In a 1965 exhibition Thompson presented a series of large, mostly abstract paintings, wanting to create "environmental art which confronts [the audience]". Also in the 1960s, Thompson produced a series drawing inspiration from pop art and Piet Mondrian. Late in the decade she began her "Cycle" series, featuring symbolic paintings centred on stylised palm trees. In 1967, she featured in Auckland City Art Gallery's Ten Years of New Zealand Painting exhibition, and in 1969 she was mentioned in Gordon Brown and Hamish Keith’s An introduction to New Zealand painting 1839–1967.

Thompson's work in the 1970s centred on sexual themes, her experiences of parenthood and her involvement with Sufism. Between 1976 and 1979, her work was hindered by the deaths of her parents and sister. From the late 70s, Thompson incorporated urban landscapes and historical features into her paintings.
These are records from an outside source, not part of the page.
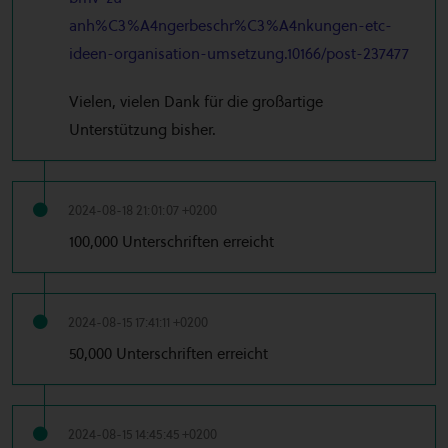
anh%C3%A4ngerbeschr%C3%A4nkungen-etc-
ideen-organisation-umsetzung.10166/post-237477
Vielen, vielen Dank für die großartige
Unterstützung bisher.
2024-08-18 21:01:07 +0200
100,000 Unterschriften erreicht
2024-08-15 17:41:11 +0200
50,000 Unterschriften erreicht
2024-08-15 14:45:45 +0200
Her "Plains and Volcanoes" series, exhibited in the early 1980s, juxtaposed realist landscapes with dream-like environments. Her 1987 series "Judgement" was inspired by a radio play by Barry Collins of the same name. "Judgement II" exhibited two years later. Both series explored themes of death and resurrection.

The mutiny of the Bounty - a historical event Thompson had ancestral connection to - and the subsequent lives of the mutineers and accompanying Tahitians heavily inspired Thompson's later works. Norfolk Island and Pitcairn Island frequently feature in these works. She produced large paintings and made use of iconography and spiritual symbols. Thompson's 1997 series, "Tuki and Huru", followed the story of two young Māori men kidnapped in the 1790s to teach flax weaving to convicts on Norfolk Island.

Thompson died on the 27 July 2012, aged 69.

== Identity as a woman artist ==
Thompson struggled with being a woman in the male-dominated world of art for all of her life. She was concerned that New Zealand women artists were neglected by art history, and so deliberately put details about her life into exhibition catalogues and interviews to ensure her experience as a woman artist in New Zealand was recorded. She noted that critics often discussed her work in relation to her domestic life, which they didn't do for her male peers. In 1988, she remarked, "I don’t think art has any sex. I think the spirit is sexless." She went on to say that although art has no gender, an artist's experience is very gendered.

==Notable works==
Pauline Thompson's works include 'Suzanne Aubert at the Mirror'. She created a series of painting based on her ancestor, Mauatua, and other Pitcairn Islanders.